Die Bilder erhält Jens Schwevers von Viktorias Vater, Thorsten Fronhoffs, der die Mannschaft trainiert. "Das erste Bild habe ich beim Relegationsspiel vergangene Saison gegen Bedburg-Hau bekommen", erinnert sich der Stürmer. "Damals habe ich drei Tore geschossen und wir haben 4:3 gewonnen." Auch das zweite Relegationsspiel konnte dank Viktoria gewonnen werden.

 Andre Elbers verlässt immer als letzter die Kabine, um noch einmal kurz in sich zu gehen.

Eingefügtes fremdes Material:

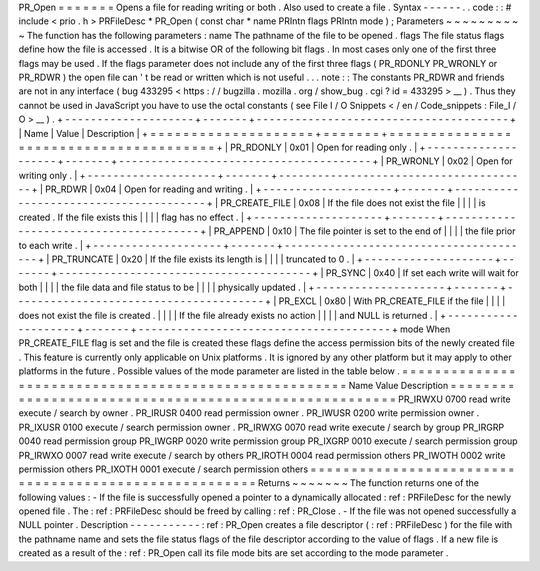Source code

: PR_Open
=
=
=
=
=
=
=
Opens
a
file
for
reading
writing
or
both
.
Also
used
to
create
a
file
.
Syntax
-
-
-
-
-
-
.
.
code
:
:
#
include
<
prio
.
h
>
PRFileDesc
*
PR_Open
(
const
char
*
name
PRIntn
flags
PRIntn
mode
)
;
Parameters
~
~
~
~
~
~
~
~
~
~
The
function
has
the
following
parameters
:
name
The
pathname
of
the
file
to
be
opened
.
flags
The
file
status
flags
define
how
the
file
is
accessed
.
It
is
a
bitwise
OR
of
the
following
bit
flags
.
In
most
cases
only
one
of
the
first
three
flags
may
be
used
.
If
the
flags
parameter
does
not
include
any
of
the
first
three
flags
(
PR_RDONLY
PR_WRONLY
or
PR_RDWR
)
the
open
file
can
'
t
be
read
or
written
which
is
not
useful
.
.
.
note
:
:
The
constants
PR_RDWR
and
friends
are
not
in
any
interface
(
bug
433295
<
https
:
/
/
bugzilla
.
mozilla
.
org
/
show_bug
.
cgi
?
id
=
433295
>
__
)
.
Thus
they
cannot
be
used
in
JavaScript
you
have
to
use
the
octal
constants
(
see
File
I
/
O
Snippets
<
/
en
/
Code_snippets
:
File_I
/
O
>
__
)
.
+
-
-
-
-
-
-
-
-
-
-
-
-
-
-
-
-
-
-
-
-
+
-
-
-
-
-
-
-
+
-
-
-
-
-
-
-
-
-
-
-
-
-
-
-
-
-
-
-
-
-
-
-
-
-
-
-
-
-
-
-
-
-
-
-
-
-
-
-
+
|
Name
|
Value
|
Description
|
+
=
=
=
=
=
=
=
=
=
=
=
=
=
=
=
=
=
=
=
=
+
=
=
=
=
=
=
=
+
=
=
=
=
=
=
=
=
=
=
=
=
=
=
=
=
=
=
=
=
=
=
=
=
=
=
=
=
=
=
=
=
=
=
=
=
=
=
=
+
|
PR_RDONLY
|
0x01
|
Open
for
reading
only
.
|
+
-
-
-
-
-
-
-
-
-
-
-
-
-
-
-
-
-
-
-
-
+
-
-
-
-
-
-
-
+
-
-
-
-
-
-
-
-
-
-
-
-
-
-
-
-
-
-
-
-
-
-
-
-
-
-
-
-
-
-
-
-
-
-
-
-
-
-
-
+
|
PR_WRONLY
|
0x02
|
Open
for
writing
only
.
|
+
-
-
-
-
-
-
-
-
-
-
-
-
-
-
-
-
-
-
-
-
+
-
-
-
-
-
-
-
+
-
-
-
-
-
-
-
-
-
-
-
-
-
-
-
-
-
-
-
-
-
-
-
-
-
-
-
-
-
-
-
-
-
-
-
-
-
-
-
+
|
PR_RDWR
|
0x04
|
Open
for
reading
and
writing
.
|
+
-
-
-
-
-
-
-
-
-
-
-
-
-
-
-
-
-
-
-
-
+
-
-
-
-
-
-
-
+
-
-
-
-
-
-
-
-
-
-
-
-
-
-
-
-
-
-
-
-
-
-
-
-
-
-
-
-
-
-
-
-
-
-
-
-
-
-
-
+
|
PR_CREATE_FILE
|
0x08
|
If
the
file
does
not
exist
the
file
|
|
|
|
is
created
.
If
the
file
exists
this
|
|
|
|
flag
has
no
effect
.
|
+
-
-
-
-
-
-
-
-
-
-
-
-
-
-
-
-
-
-
-
-
+
-
-
-
-
-
-
-
+
-
-
-
-
-
-
-
-
-
-
-
-
-
-
-
-
-
-
-
-
-
-
-
-
-
-
-
-
-
-
-
-
-
-
-
-
-
-
-
+
|
PR_APPEND
|
0x10
|
The
file
pointer
is
set
to
the
end
of
|
|
|
|
the
file
prior
to
each
write
.
|
+
-
-
-
-
-
-
-
-
-
-
-
-
-
-
-
-
-
-
-
-
+
-
-
-
-
-
-
-
+
-
-
-
-
-
-
-
-
-
-
-
-
-
-
-
-
-
-
-
-
-
-
-
-
-
-
-
-
-
-
-
-
-
-
-
-
-
-
-
+
|
PR_TRUNCATE
|
0x20
|
If
the
file
exists
its
length
is
|
|
|
|
truncated
to
0
.
|
+
-
-
-
-
-
-
-
-
-
-
-
-
-
-
-
-
-
-
-
-
+
-
-
-
-
-
-
-
+
-
-
-
-
-
-
-
-
-
-
-
-
-
-
-
-
-
-
-
-
-
-
-
-
-
-
-
-
-
-
-
-
-
-
-
-
-
-
-
+
|
PR_SYNC
|
0x40
|
If
set
each
write
will
wait
for
both
|
|
|
|
the
file
data
and
file
status
to
be
|
|
|
|
physically
updated
.
|
+
-
-
-
-
-
-
-
-
-
-
-
-
-
-
-
-
-
-
-
-
+
-
-
-
-
-
-
-
+
-
-
-
-
-
-
-
-
-
-
-
-
-
-
-
-
-
-
-
-
-
-
-
-
-
-
-
-
-
-
-
-
-
-
-
-
-
-
-
+
|
PR_EXCL
|
0x80
|
With
PR_CREATE_FILE
if
the
file
|
|
|
|
does
not
exist
the
file
is
created
.
|
|
|
|
If
the
file
already
exists
no
action
|
|
|
|
and
NULL
is
returned
.
|
+
-
-
-
-
-
-
-
-
-
-
-
-
-
-
-
-
-
-
-
-
+
-
-
-
-
-
-
-
+
-
-
-
-
-
-
-
-
-
-
-
-
-
-
-
-
-
-
-
-
-
-
-
-
-
-
-
-
-
-
-
-
-
-
-
-
-
-
-
+
mode
When
PR_CREATE_FILE
flag
is
set
and
the
file
is
created
these
flags
define
the
access
permission
bits
of
the
newly
created
file
.
This
feature
is
currently
only
applicable
on
Unix
platforms
.
It
is
ignored
by
any
other
platform
but
it
may
apply
to
other
platforms
in
the
future
.
Possible
values
of
the
mode
parameter
are
listed
in
the
table
below
.
=
=
=
=
=
=
=
=
=
=
=
=
=
=
=
=
=
=
=
=
=
=
=
=
=
=
=
=
=
=
=
=
=
=
=
=
=
=
=
=
=
=
=
=
=
=
=
=
=
=
=
=
=
=
Name
Value
Description
=
=
=
=
=
=
=
=
=
=
=
=
=
=
=
=
=
=
=
=
=
=
=
=
=
=
=
=
=
=
=
=
=
=
=
=
=
=
=
=
=
=
=
=
=
=
=
=
=
=
=
=
=
=
PR_IRWXU
0700
read
write
execute
/
search
by
owner
.
PR_IRUSR
0400
read
permission
owner
.
PR_IWUSR
0200
write
permission
owner
.
PR_IXUSR
0100
execute
/
search
permission
owner
.
PR_IRWXG
0070
read
write
execute
/
search
by
group
PR_IRGRP
0040
read
permission
group
PR_IWGRP
0020
write
permission
group
PR_IXGRP
0010
execute
/
search
permission
group
PR_IRWXO
0007
read
write
execute
/
search
by
others
PR_IROTH
0004
read
permission
others
PR_IWOTH
0002
write
permission
others
PR_IXOTH
0001
execute
/
search
permission
others
=
=
=
=
=
=
=
=
=
=
=
=
=
=
=
=
=
=
=
=
=
=
=
=
=
=
=
=
=
=
=
=
=
=
=
=
=
=
=
=
=
=
=
=
=
=
=
=
=
=
=
=
=
=
Returns
~
~
~
~
~
~
~
The
function
returns
one
of
the
following
values
:
-
If
the
file
is
successfully
opened
a
pointer
to
a
dynamically
allocated
:
ref
:
PRFileDesc
for
the
newly
opened
file
.
The
:
ref
:
PRFileDesc
should
be
freed
by
calling
:
ref
:
PR_Close
.
-
If
the
file
was
not
opened
successfully
a
NULL
pointer
.
Description
-
-
-
-
-
-
-
-
-
-
-
:
ref
:
PR_Open
creates
a
file
descriptor
(
:
ref
:
PRFileDesc
)
for
the
file
with
the
pathname
name
and
sets
the
file
status
flags
of
the
file
descriptor
according
to
the
value
of
flags
.
If
a
new
file
is
created
as
a
result
of
the
:
ref
:
PR_Open
call
its
file
mode
bits
are
set
according
to
the
mode
parameter
.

Andre Elbers verlässt immer als letzter die Kabine, um noch einmal kurz in sich zu gehen.

Foto: seybert (3)/binn

Der Aberglaube wird in der Familie Fronhoffs großgeschrieben. Der Coach besitzt wechselnde Glücksklamotten. Als Sevelen II in der vergangenen Saison ab dem 21. Spieltag eine Siegesserie hinlegte, zog Fronhoffs immer dieselbe Jeans und denselben Pullover an. "Ich habe sie nicht mehr gewaschen", verrät er. Es folgten elf Siege und ein Remis sowie der Aufstieg in die A-Liga. "Dann wurden die Klamotten in der Sommerpause gewaschen und prompt haben wir das erste Spiel verloren", sagt der Coach. Nun gibt es neue Glücksklamotten, die bis zur nächsten Niederlage nicht mehr gewaschen werden.

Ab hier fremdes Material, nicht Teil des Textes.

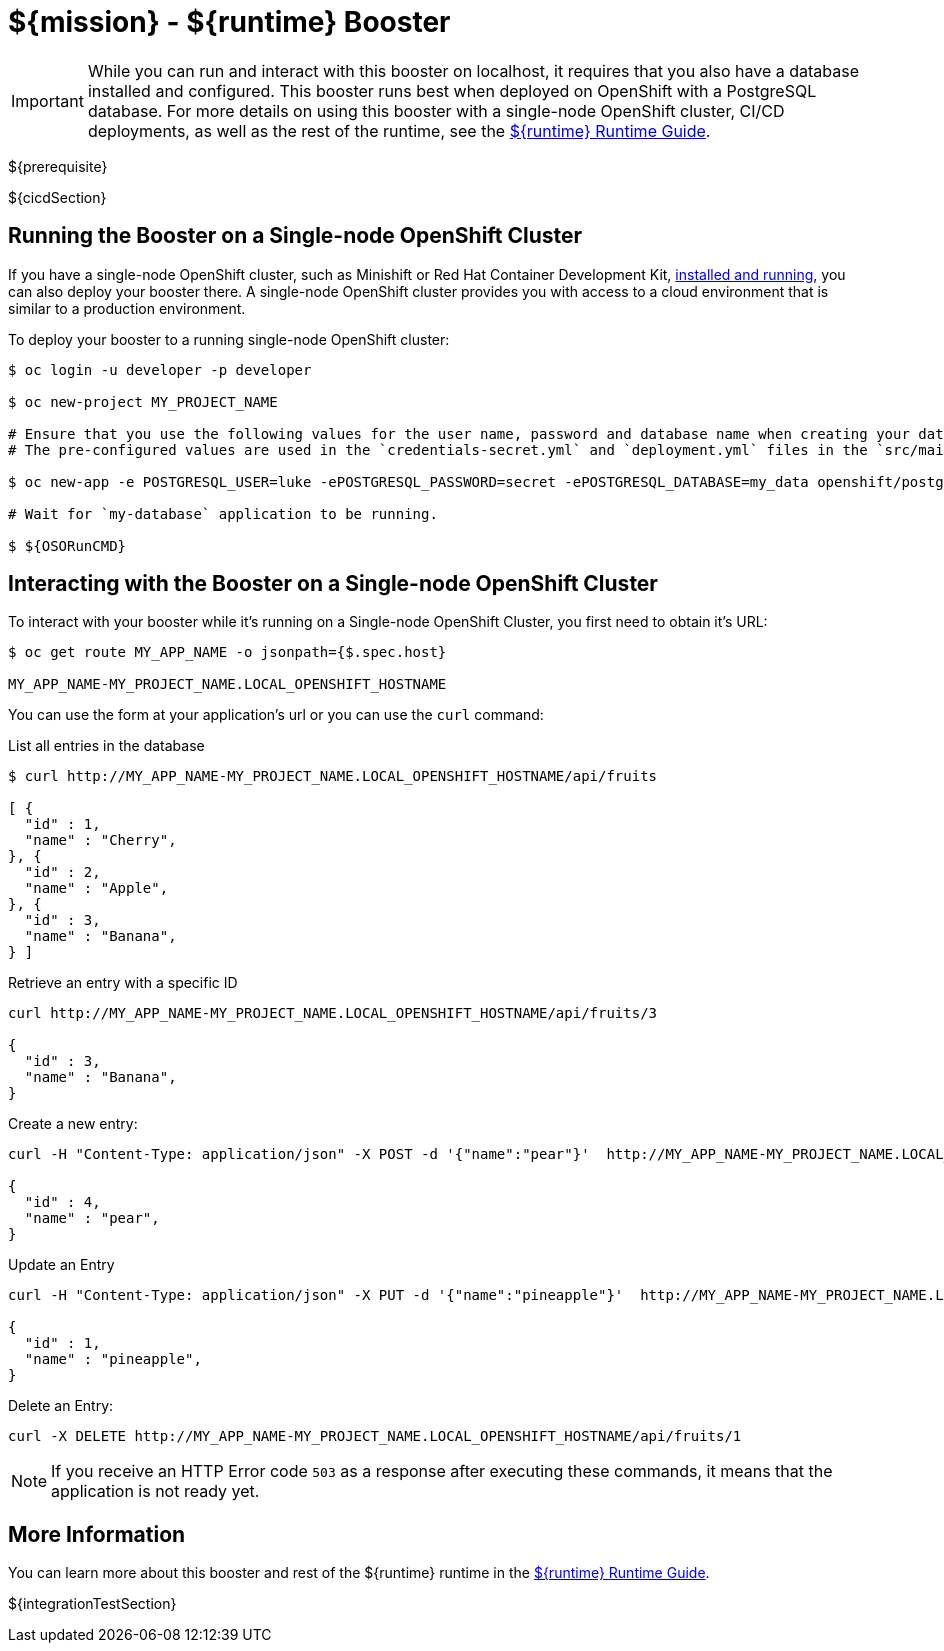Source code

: = ${mission} - ${runtime} Booster

IMPORTANT: While you can run and interact with this booster on localhost, it requires that you also have a database installed and configured. This booster runs best when deployed on OpenShift with a PostgreSQL database. For more details on using this booster with a single-node OpenShift cluster, CI/CD deployments, as well as the rest of the runtime, see the link:${guideURL}[${runtime} Runtime Guide].

${prerequisite}

${cicdSection}

== Running the Booster on a Single-node OpenShift Cluster
If you have a single-node OpenShift cluster, such as Minishift or Red Hat Container Development Kit, link:http://appdev.openshift.io/docs/minishift-installation.html[installed and running], you can also deploy your booster there. A single-node OpenShift cluster provides you with access to a cloud environment that is similar to a production environment.

To deploy your booster to a running single-node OpenShift cluster:
[source,bash,options="nowrap",subs="attributes+"]
----
$ oc login -u developer -p developer

$ oc new-project MY_PROJECT_NAME

# Ensure that you use the following values for the user name, password and database name when creating your database application.
# The pre-configured values are used in the `credentials-secret.yml` and `deployment.yml` files in the `src/main/fabric8` directory of your booster application project.

$ oc new-app -e POSTGRESQL_USER=luke -ePOSTGRESQL_PASSWORD=secret -ePOSTGRESQL_DATABASE=my_data openshift/postgresql-92-centos7 --name=my-database

# Wait for `my-database` application to be running.

$ ${OSORunCMD}
----


== Interacting with the Booster on a Single-node OpenShift Cluster

To interact with your booster while it's running on a Single-node OpenShift Cluster, you first need to obtain it's URL:

[source,bash,options="nowrap",subs="attributes+"]
----
$ oc get route MY_APP_NAME -o jsonpath={$.spec.host}

MY_APP_NAME-MY_PROJECT_NAME.LOCAL_OPENSHIFT_HOSTNAME
----


You can use the form at your application's url or you can use the `curl` command:

.List all entries in the database
[source,bash,options="nowrap",subs="attributes+"]
----
$ curl http://MY_APP_NAME-MY_PROJECT_NAME.LOCAL_OPENSHIFT_HOSTNAME/api/fruits

[ {
  "id" : 1,
  "name" : "Cherry",
}, {
  "id" : 2,
  "name" : "Apple",
}, {
  "id" : 3,
  "name" : "Banana",
} ]
----

.Retrieve an entry with a specific ID
[source,bash,options="nowrap",subs="attributes+"]
----
curl http://MY_APP_NAME-MY_PROJECT_NAME.LOCAL_OPENSHIFT_HOSTNAME/api/fruits/3

{
  "id" : 3,
  "name" : "Banana",
}
----


.Create a new entry:
[source,bash,options="nowrap",subs="attributes+"]
----
curl -H "Content-Type: application/json" -X POST -d '{"name":"pear"}'  http://MY_APP_NAME-MY_PROJECT_NAME.LOCAL_OPENSHIFT_HOSTNAME/api/fruits

{
  "id" : 4,
  "name" : "pear",
}
----


.Update an Entry
[source,bash,options="nowrap",subs="attributes+"]
----
curl -H "Content-Type: application/json" -X PUT -d '{"name":"pineapple"}'  http://MY_APP_NAME-MY_PROJECT_NAME.LOCAL_OPENSHIFT_HOSTNAME/api/fruits/1

{
  "id" : 1,
  "name" : "pineapple",
}
----


.Delete an Entry:
[source,bash,options="nowrap",subs="attributes+"]
----
curl -X DELETE http://MY_APP_NAME-MY_PROJECT_NAME.LOCAL_OPENSHIFT_HOSTNAME/api/fruits/1
----

NOTE: If you receive an HTTP Error code `503` as a response after executing these commands, it means that the application is not ready yet.

== More Information
You can learn more about this booster and rest of the ${runtime} runtime in the link:${guideURL}[${runtime} Runtime Guide].

${integrationTestSection}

Auch Willi Büren hat mit seinen Schuhen bereits für Aufsehen gesorgt. Seit zwei Jahren trägt er bei den Meisterschaftsspielen nun immer dieselben roten Turnschuhe — "das ist auch schon den Zuschauern aufgefallen", berichtet er. "Damals standen wir auf dem letzten Tabellenplatz und ich benötigte neue Schuhe. Anschließend ging es aufwärts und wir haben den Klassenerhalt geschafft." Seitdem sind die Schuhe für Büren ein Muss — ob es draußen tropische 35 Grad sind oder klirrendkalte Minusgrade spielt für den Coach des TSV Weeze II keine Rolle. "Ich mache mir nur Sorgen, was ist, wenn sie mal kaputt gehen", sagt er und lacht.

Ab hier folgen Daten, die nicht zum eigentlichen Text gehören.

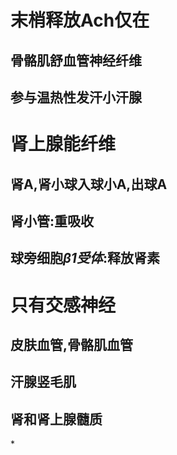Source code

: * 末梢释放Ach仅在
** 骨骼肌舒血管神经纤维
** 参与温热性发汗小汗腺
* 肾上腺能纤维
** 肾A,肾小球入球小A,出球A
** 肾小管:重吸收
** 球旁细胞[[β1受体]]:释放肾素
* 只有交感神经
** 皮肤血管,骨骼肌血管
** 汗腺竖毛肌
** 肾和肾上腺髓质
*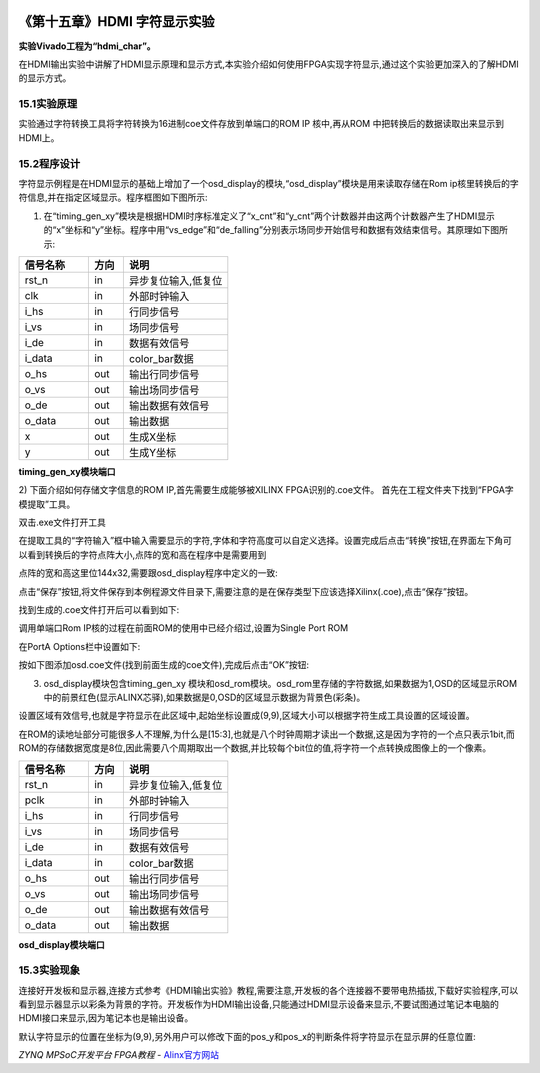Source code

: .. image:: images/images_0/88.png  

========================================
《第十五章》HDMI 字符显示实验
========================================
**实验Vivado工程为“hdmi_char”。**

在HDMI输出实验中讲解了HDMI显示原理和显示方式,本实验介绍如何使用FPGA实现字符显示,通过这个实验更加深入的了解HDMI的显示方式。

15.1实验原理
========================================
实验通过字符转换工具将字符转换为16进制coe文件存放到单端口的ROM IP 核中,再从ROM 中把转换后的数据读取出来显示到HDMI上。

15.2程序设计
========================================
字符显示例程是在HDMI显示的基础上增加了一个osd_display的模块,“osd_display”模块是用来读取存储在Rom ip核里转换后的字符信息,并在指定区域显示。程序框图如下图所示:

.. image:: images/images_15/image1.png  
   :align: center

1) 在“timing_gen_xy”模块是根据HDMI时序标准定义了“x_cnt”和“y_cnt”两个计数器并由这两个计数器产生了HDMI显示的“x”坐标和“y”坐标。程序中用“vs_edge”和“de_falling”分别表示场同步开始信号和数据有效结束信号。其原理如下图所示:

.. image:: images/images_15/image2.png  
   :align: center

.. csv-table:: 
  :header: "信号名称", "方向", "说明"
  :widths: 20, 10, 30


  "rst_n	",in	,"异步复位输入,低复位"
  "clk	    ",in	,"外部时钟输入"
  "i_hs	    ",in	,"行同步信号"
  "i_vs	    ",in	,"场同步信号"
  "i_de	    ",in	,"数据有效信号"
  "i_data	",in	,"color_bar数据"
  "o_hs	    ",out	,"输出行同步信号"
  "o_vs	    ",out	,"输出场同步信号"
  "o_de	    ",out	,"输出数据有效信号"
  "o_data	",out	,"输出数据"
  "x	    ",out	,"生成X坐标"
  "y	    ",out	,"生成Y坐标"

**timing_gen_xy模块端口**

2) 下面介绍如何存储文字信息的ROM IP,首先需要生成能够被XILINX FPGA识别的.coe文件。
首先在工程文件夹下找到“FPGA字模提取”工具。 

.. image:: images/images_15/image3.png  
   :align: center

双击.exe文件打开工具

.. image:: images/images_15/image4.png  
   :align: center

在提取工具的“字符输入”框中输入需要显示的字符,字体和字符高度可以自定义选择。设置完成后点击“转换”按钮,在界面左下角可以看到转换后的字符点阵大小,点阵的宽和高在程序中是需要用到

.. image:: images/images_15/image5.png  
   :align: center

点阵的宽和高这里位144x32,需要跟osd_display程序中定义的一致:

.. image:: images/images_15/image6.png  
   :align: center

点击“保存”按钮,将文件保存到本例程源文件目录下,需要注意的是在保存类型下应该选择Xilinx(.coe),点击“保存”按钮。

.. image:: images/images_15/image7.png  
   :align: center

找到生成的.coe文件打开后可以看到如下:

.. image:: images/images_15/image8.png  
   :align: center

调用单端口Rom IP核的过程在前面ROM的使用中已经介绍过,设置为Single Port ROM

.. image:: images/images_15/image9.png  
   :align: center


在PortA Options栏中设置如下:

.. image:: images/images_15/image10.png  
   :align: center

按如下图添加osd.coe文件(找到前面生成的coe文件),完成后点击“OK”按钮:   

.. image:: images/images_15/image11.png  
   :align: center

3) osd_display模块包含timing_gen_xy 模块和osd_rom模块。osd_rom里存储的字符数据,如果数据为1,OSD的区域显示ROM中的前景红色(显示ALINX芯驿),如果数据是0,OSD的区域显示数据为背景色(彩条)。

.. image:: images/images_15/image12.png  
   :align: center

设置区域有效信号,也就是字符显示在此区域中,起始坐标设置成(9,9),区域大小可以根据字符生成工具设置的区域设置。

.. image:: images/images_15/image13.png  
   :align: center

在ROM的读地址部分可能很多人不理解,为什么是[15:3],也就是八个时钟周期才读出一个数据,这是因为字符的一个点只表示1bit,而ROM的存储数据宽度是8位,因此需要八个周期取出一个数据,并比较每个bit位的值,将字符一个点转换成图像上的一个像素。

.. image:: images/images_15/image14.png  
   :align: center

.. csv-table:: 
  :header: "信号名称", "方向", "说明"
  :widths: 20, 10, 30


  "rst_n	",in	,"异步复位输入,低复位"
  "pclk	    ",in	,"外部时钟输入"
  "i_hs	    ",in	,"行同步信号"
  "i_vs	    ",in	,"场同步信号"
  "i_de	    ",in	,"数据有效信号"
  "i_data	",in	,"color_bar数据"
  "o_hs	    ",out	,"输出行同步信号"
  "o_vs	    ",out	,"输出场同步信号"
  "o_de	    ",out	,"输出数据有效信号"
  "o_data	",out	,"输出数据"

**osd_display模块端口**

15.3实验现象
========================================
连接好开发板和显示器,连接方式参考《HDMI输出实验》教程,需要注意,开发板的各个连接器不要带电热插拔,下载好实验程序,可以看到显示器显示以彩条为背景的字符。开发板作为HDMI输出设备,只能通过HDMI显示设备来显示,不要试图通过笔记本电脑的HDMI接口来显示,因为笔记本也是输出设备。

.. image:: images/images_15/image15.png  
   :align: center

默认字符显示的位置在坐标为(9,9),另外用户可以修改下面的pos_y和pos_x的判断条件将字符显示在显示屏的任意位置:

.. image:: images/images_15/image16.png  
   :align: center

.. image:: images/images_0/888.png  

*ZYNQ MPSoC开发平台 FPGA教程*    - `Alinx官方网站 <http://www.alinx.com>`_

Für Peter Streugens, Trainer des GSV Geldern ist seine Frau sein Glücksbringer. "Das letzte, was sie mir zu Hause sagt, bevor ich zu einem Spiel fahre, ist: ,Viele Tore!' Es ist für uns zu einem Ritual geworden. Würde sie es einmal vergessen, würde mir was fehlen." Auf die Frage, ob es denn auch zum Erfolg führe, antwortet er: "Die Bilanz ist ok." Aktuell steht das Team auf dem neunten Platz in der Kreisliga A.

Ein ganz anderes Ritual lebt Herongens Trainer Andre Lemmen aus. Seit mehr als 15 Jahren hat er einen Links-Tick. Vor einem Meisterschaftsspiel zieht er sich alles zuerst auf der linken Körperhälfte an, dann erst auf der rechten. "Ich glaube nicht daran, dass ich dadurch besser spiele, aber ich habe dann das Gefühl, dass ich mich nicht so schnell verletzte", sagt er. Sollte er jedoch einmal zuerst den rechten Socken anziehen, "ziehe ich ihn sofort wieder aus und fang noch mal von vorne an", sagt Lemmen.

Ebenfalls nur ums gute Gefühl geht es Twistedens Spielertrainer Andreas Raadts. "Sobald ich den Platz betrete, mache ich vier kurze Sprints und steige zum imaginären Kopfball hoch", sagt Raadts. "So gewöhne ich mich an den Platz und habe ein gutes Gefühl." Viktoria Winnekendonks Spieler Andreas Elbers betritt nicht aus Schlampigkeit den Rasen nur mit offenen Schuhen, es ist zu einem Ritual geworden. "Ich schnüre sie mir erst kurz vor dem Anpfiff zu", sagt er.

Twistedens Andre Elbers hingegen sucht die Ruhe vor dem Spiel. Er verlässt grundsätzlich als Letzter die Kabine. "So kann ich für wenige Sekunden noch einmal kurz in mich gehen", erläutert er.

Schwevers ist mittlerweile überzeugt, dass ein Sieg für den SVS II nicht ohne Viktorias Bilder geht. Denn in der neuen Saison beschenkte die Siebenjährige den Stürmer zunächst nicht. "Prompt haben wir die ersten sechs Spiele verloren", sagt er. Die Bilder seines kleinen Fans bewahrt der 21-Jährige auf. "Sie sind meine Glücksbringer."